Never was man less capable of making a Rule than Francis. In reality, that of 1210 and the one which the pope solemnly approved in November 29, 1223, had little in common except the name. In the former all is alive, free, spontaneous; it is a point of departure, an inspiration; it may be summed up in two phrases: the appeal of Jesus to man, "Come, follow me," the act of man, "He left all and followed him." To the call of divine love man replies by the joyful gift of himself, and that quite naturally, by a sort of instinct. At this height of mysticism any regulation is not only useless, it is almost a profanation; at the very least it is the symptom of a doubt. Even in earthly loves, when people truly love each other nothing is asked, nothing promised.

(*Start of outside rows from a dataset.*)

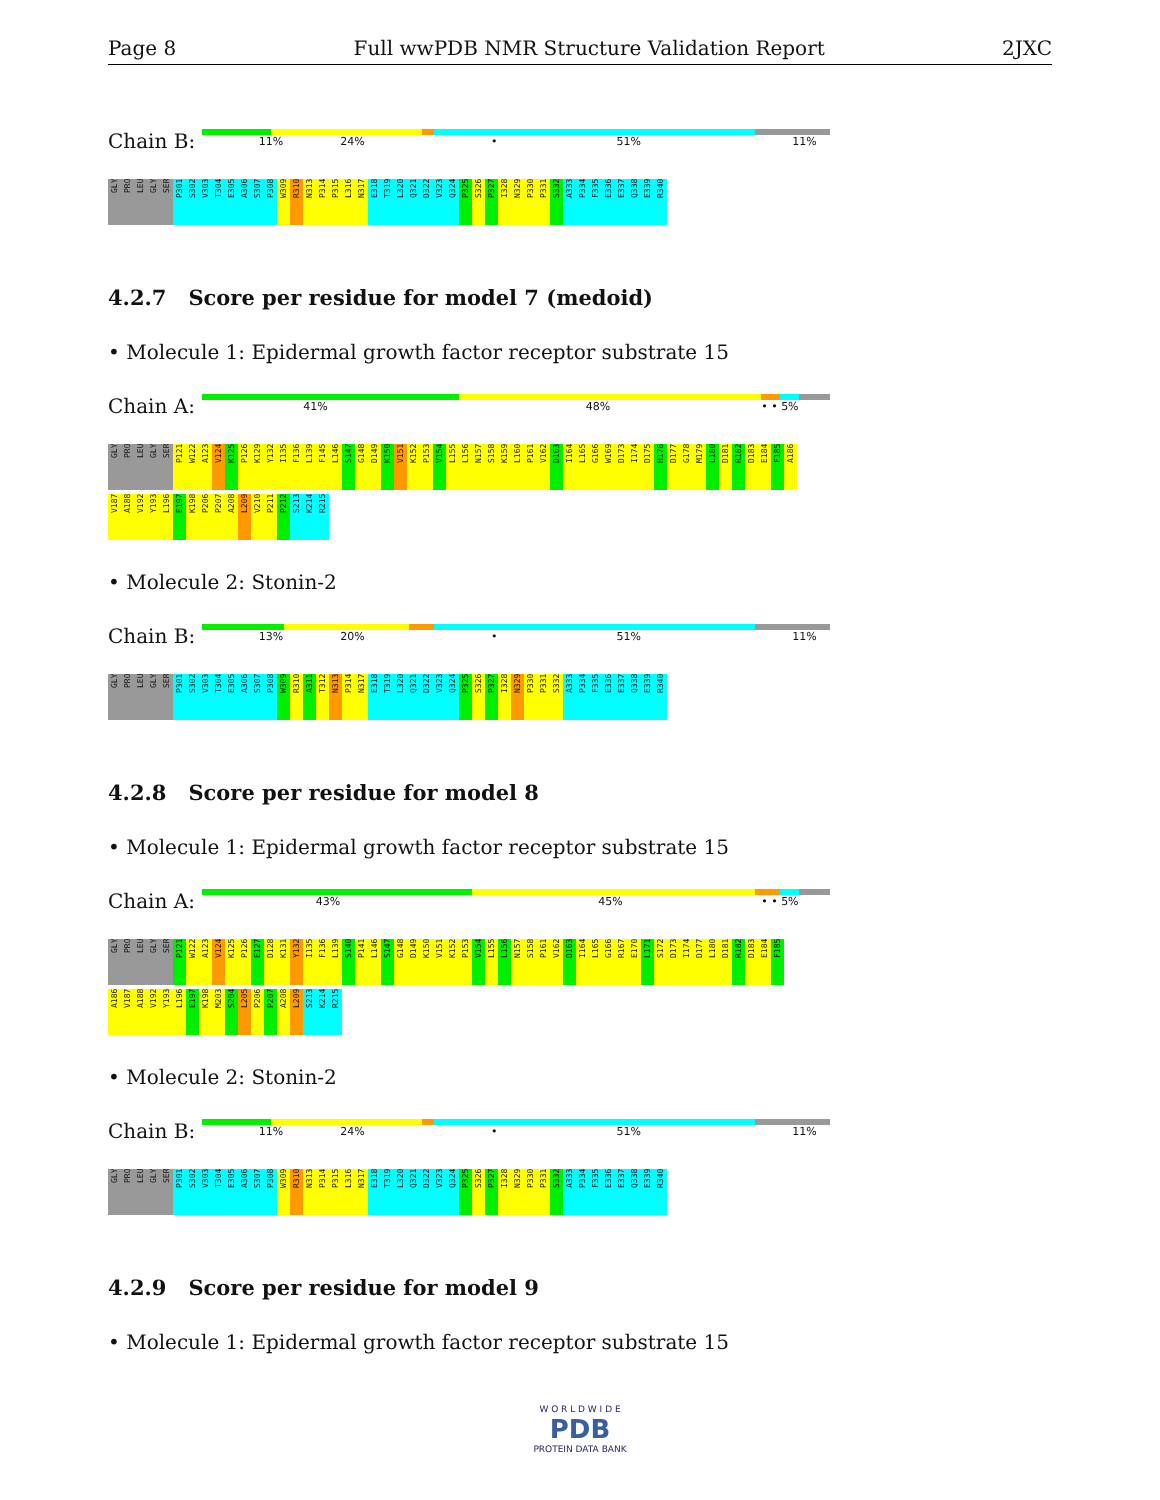Page 8 Full wwPDB NMR Structure Validation Report 2JXC
Chain B:
11% 24% • 51% 11%
GLY PRO LEU GLY SER P301 S302 V303 T304 E305 A306 S307 P308 W309 R310 N313 P314 P315 L316 N317 E318 T319 L320 Q321 D322 V323 Q324 P325 S326 P327 I328 N329 P330 P331 S332 A333 P334 F335 E336 E337 Q338 E339 R340
4.2.7 Score per residue for model 7 (medoid)
• Molecule 1: Epidermal growth factor receptor substrate 15
Chain A:
41% 48% • • 5%
GLY PRO LEU GLY SER P121 W122 A123 V124 K125 P126 K129 Y132 I135 F136 L139 F145 L146 S147 G148 D149 K150 V151 K152 P153 V154 L155 L156 N157 S158 K159 L160 P161 V162 D163 I164 L165 G166 W169 D173 I174 D175 H176 D177 G178 M179 L180 D181 R182 D183 E184 F185 A186
V187 A188 V192 Y193 L196 E197 K198 P206 P207 A208 L209 V210 P211 P212 S213 K214 R215
• Molecule 2: Stonin-2
Chain B:
13% 20% • 51% 11%
GLY PRO LEU GLY SER P301 S302 V303 T304 E305 A306 S307 P308 W309 R310 A311 T312 N313 P314 N317 E318 T319 L320 Q321 D322 V323 Q324 P325 S326 P327 I328 N329 P330 P331 S332 A333 P334 F335 E336 E337 Q338 E339 R340
4.2.8 Score per residue for model 8
• Molecule 1: Epidermal growth factor receptor substrate 15
Chain A:
43% 45% • • 5%
GLY PRO LEU GLY SER P121 W122 A123 V124 K125 P126 E127 D128 K131 Y132 I135 F136 L139 S140 P141 L146 S147 G148 D149 K150 V151 K152 P153 V154 L155 L156 N157 S158 P161 V162 D163 I164 L165 G166 R167 E170 L171 S172 D173 I174 D177 L180 D181 R182 D183 E184 F185
A186 V187 A188 V192 Y193 L196 E197 K198 M203 S204 L205 P206 P207 A208 L209 S213 K214 R215
• Molecule 2: Stonin-2
Chain B:
11% 24% • 51% 11%
GLY PRO LEU GLY SER P301 S302 V303 T304 E305 A306 S307 P308 W309 R310 N313 P314 P315 L316 N317 E318 T319 L320 Q321 D322 V323 Q324 P325 S326 P327 I328 N329 P330 P331 S332 A333 P334 F335 E336 E337 Q338 E339 R340
4.2.9 Score per residue for model 9
• Molecule 1: Epidermal growth factor receptor substrate 15
W O R L D W I D E
PDB
PROTEIN DATA BANK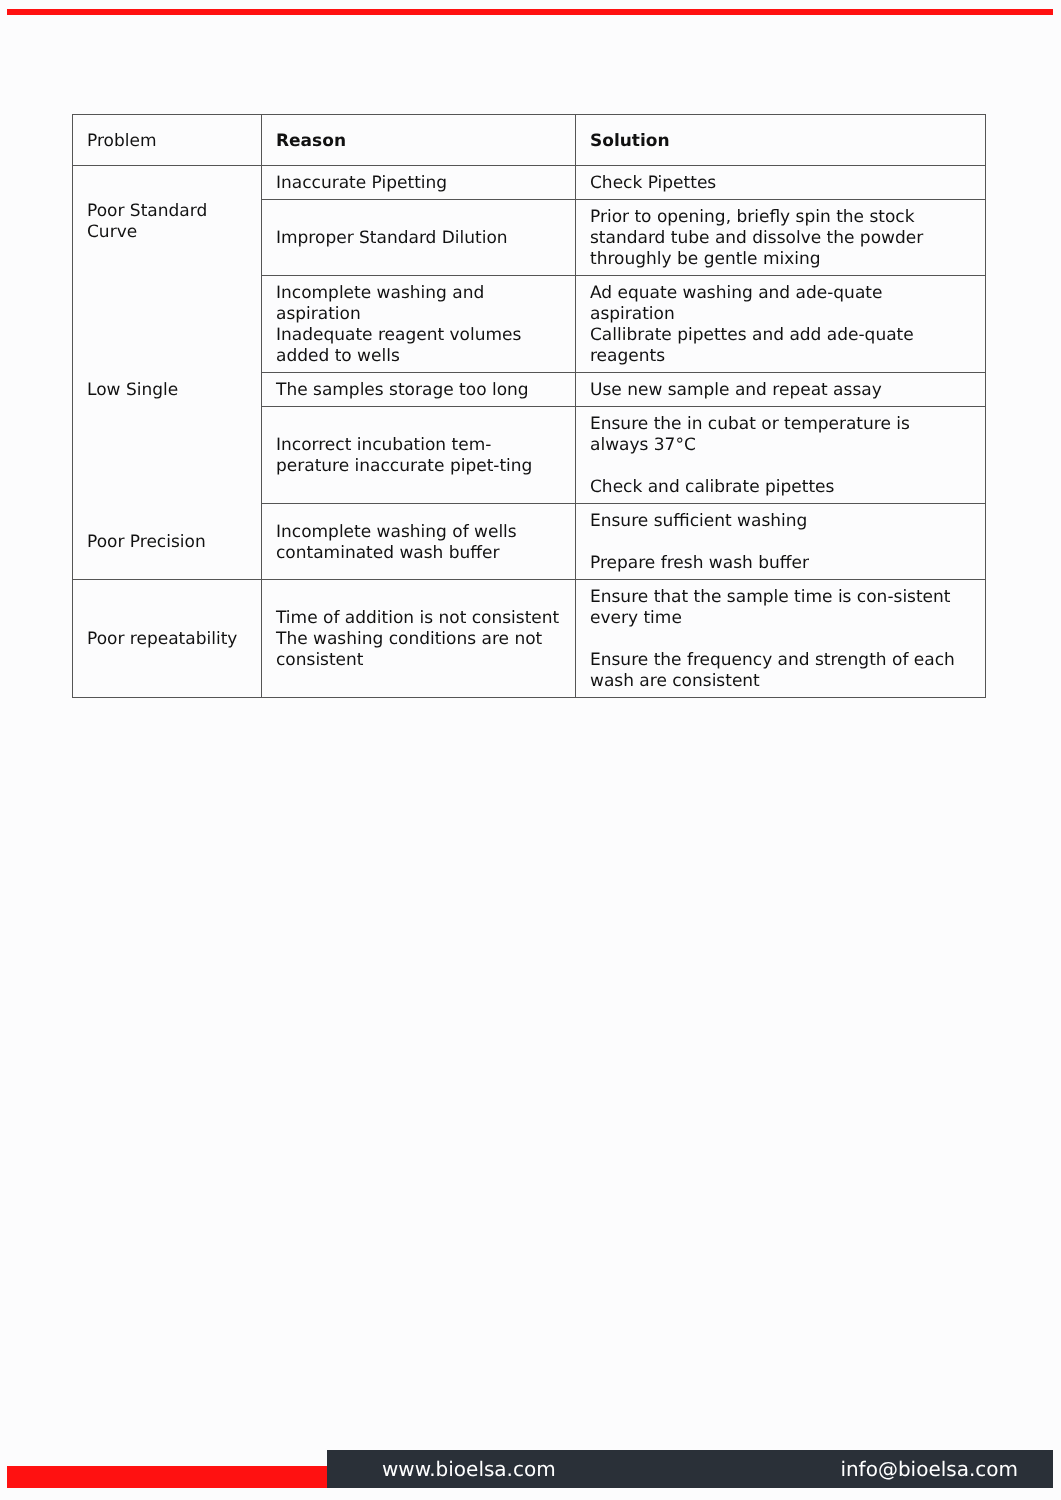| Problem | Reason | Solution |
| --- | --- | --- |
| Poor Standard Curve | Inaccurate Pipetting | Check Pipettes |
| | Improper Standard Dilution | Prior to opening, briefly spin the stock standard tube and dissolve the powder throughly be gentle mixing |
| Low Single | Incomplete washing and aspiration Inadequate reagent volumes added to wells | Ad equate washing and ade-quate aspiration Callibrate pipettes and add ade-quate reagents |
| | The samples storage too long | Use new sample and repeat assay |
| | Incorrect incubation tem-perature inaccurate pipet-ting | Ensure the in cubat or temperature is always 37°C Check and calibrate pipettes |
| Poor Precision | Incomplete washing of wells contaminated wash buffer | Ensure sufficient washing Prepare fresh wash buffer |
| Poor repeatability | Time of addition is not consistent The washing conditions are not consistent | Ensure that the sample time is con-sistent every time Ensure the frequency and strength of each wash are consistent |
www.bioelsa.com info@bioelsa.com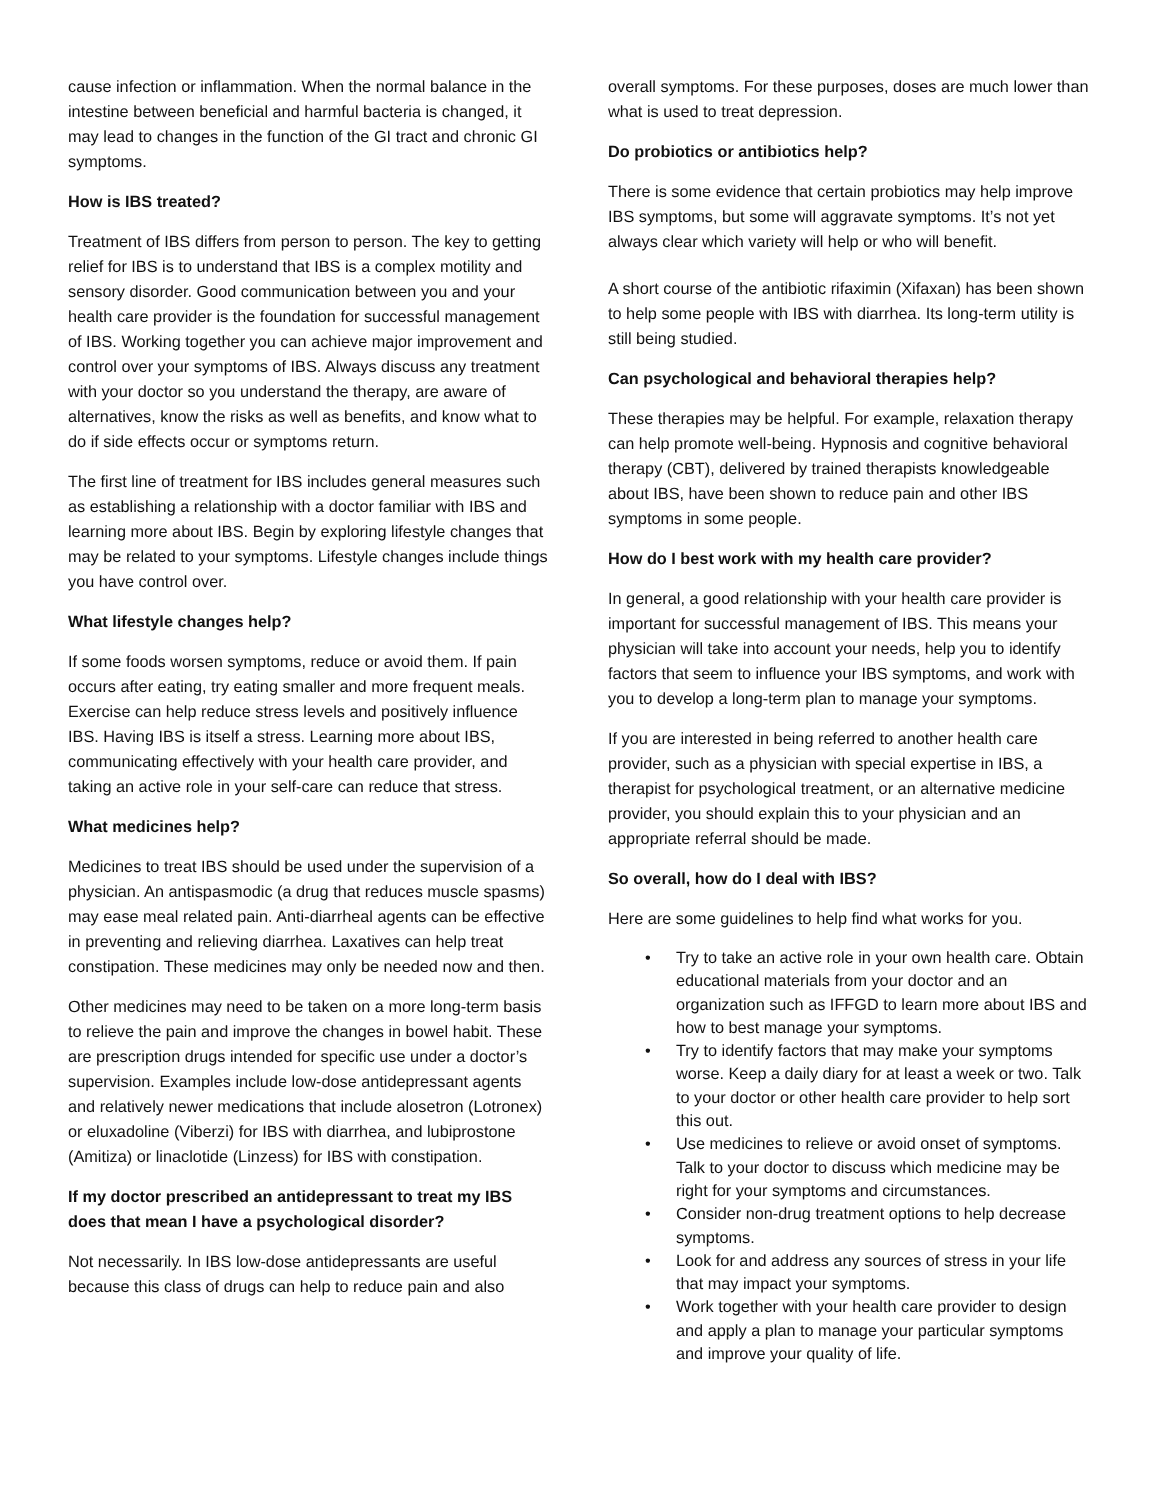cause infection or inflammation. When the normal balance in the intestine between beneficial and harmful bacteria is changed, it may lead to changes in the function of the GI tract and chronic GI symptoms.
How is IBS treated?
Treatment of IBS differs from person to person. The key to getting relief for IBS is to understand that IBS is a complex motility and sensory disorder. Good communication between you and your health care provider is the foundation for successful management of IBS. Working together you can achieve major improvement and control over your symptoms of IBS. Always discuss any treatment with your doctor so you understand the therapy, are aware of alternatives, know the risks as well as benefits, and know what to do if side effects occur or symptoms return.
The first line of treatment for IBS includes general measures such as establishing a relationship with a doctor familiar with IBS and learning more about IBS. Begin by exploring lifestyle changes that may be related to your symptoms. Lifestyle changes include things you have control over.
What lifestyle changes help?
If some foods worsen symptoms, reduce or avoid them. If pain occurs after eating, try eating smaller and more frequent meals. Exercise can help reduce stress levels and positively influence IBS. Having IBS is itself a stress. Learning more about IBS, communicating effectively with your health care provider, and taking an active role in your self-care can reduce that stress.
What medicines help?
Medicines to treat IBS should be used under the supervision of a physician. An antispasmodic (a drug that reduces muscle spasms) may ease meal related pain. Anti-diarrheal agents can be effective in preventing and relieving diarrhea. Laxatives can help treat constipation. These medicines may only be needed now and then.
Other medicines may need to be taken on a more long-term basis to relieve the pain and improve the changes in bowel habit. These are prescription drugs intended for specific use under a doctor’s supervision. Examples include low-dose antidepressant agents and relatively newer medications that include alosetron (Lotronex) or eluxadoline (Viberzi) for IBS with diarrhea, and lubiprostone (Amitiza) or linaclotide (Linzess) for IBS with constipation.
If my doctor prescribed an antidepressant to treat my IBS does that mean I have a psychological disorder?
Not necessarily. In IBS low-dose antidepressants are useful because this class of drugs can help to reduce pain and also
overall symptoms. For these purposes, doses are much lower than what is used to treat depression.
Do probiotics or antibiotics help?
There is some evidence that certain probiotics may help improve IBS symptoms, but some will aggravate symptoms. It’s not yet always clear which variety will help or who will benefit.
A short course of the antibiotic rifaximin (Xifaxan) has been shown to help some people with IBS with diarrhea. Its long-term utility is still being studied.
Can psychological and behavioral therapies help?
These therapies may be helpful. For example, relaxation therapy can help promote well-being. Hypnosis and cognitive behavioral therapy (CBT), delivered by trained therapists knowledgeable about IBS, have been shown to reduce pain and other IBS symptoms in some people.
How do I best work with my health care provider?
In general, a good relationship with your health care provider is important for successful management of IBS. This means your physician will take into account your needs, help you to identify factors that seem to influence your IBS symptoms, and work with you to develop a long-term plan to manage your symptoms.
If you are interested in being referred to another health care provider, such as a physician with special expertise in IBS, a therapist for psychological treatment, or an alternative medicine provider, you should explain this to your physician and an appropriate referral should be made.
So overall, how do I deal with IBS?
Here are some guidelines to help find what works for you.
• Try to take an active role in your own health care. Obtain educational materials from your doctor and an organization such as IFFGD to learn more about IBS and how to best manage your symptoms.
• Try to identify factors that may make your symptoms worse. Keep a daily diary for at least a week or two. Talk to your doctor or other health care provider to help sort this out.
• Use medicines to relieve or avoid onset of symptoms. Talk to your doctor to discuss which medicine may be right for your symptoms and circumstances.
• Consider non-drug treatment options to help decrease symptoms.
• Look for and address any sources of stress in your life that may impact your symptoms.
• Work together with your health care provider to design and apply a plan to manage your particular symptoms and improve your quality of life.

The Rule of 1223, on the other hand, is a reciprocal contract. On the divine side the call has become a command; on the human, the free impulse of love has become an act of submission, by which life eternal will be earned.
At the bottom of it all is the antinome of law and love. Under the reign of law we are the mercenaries of God, bound down to an irksome task, but paid a hundred-fold, and with an indisputable right to our wages.
Under the rule of love we are the sons of God, and coworkers with him; we give ourselves to him without bargaining and without expectation; we follow Jesus, not because this is well, but because we can do no otherwise, because we feel that he has loved us and we love him in our turn. An inward flame draws us irresistibly toward him: Et Spiritus et Sponsa dicunt: Veni.
It is necessary to dwell a little on the antithesis between these two Rules. That of 1210 alone is truly Franciscan; that of 1223 is indirectly the work of the Church, endeavoring to assimilate with herself the new movement, which with one touch she transforms and turns wholly from its original purpose.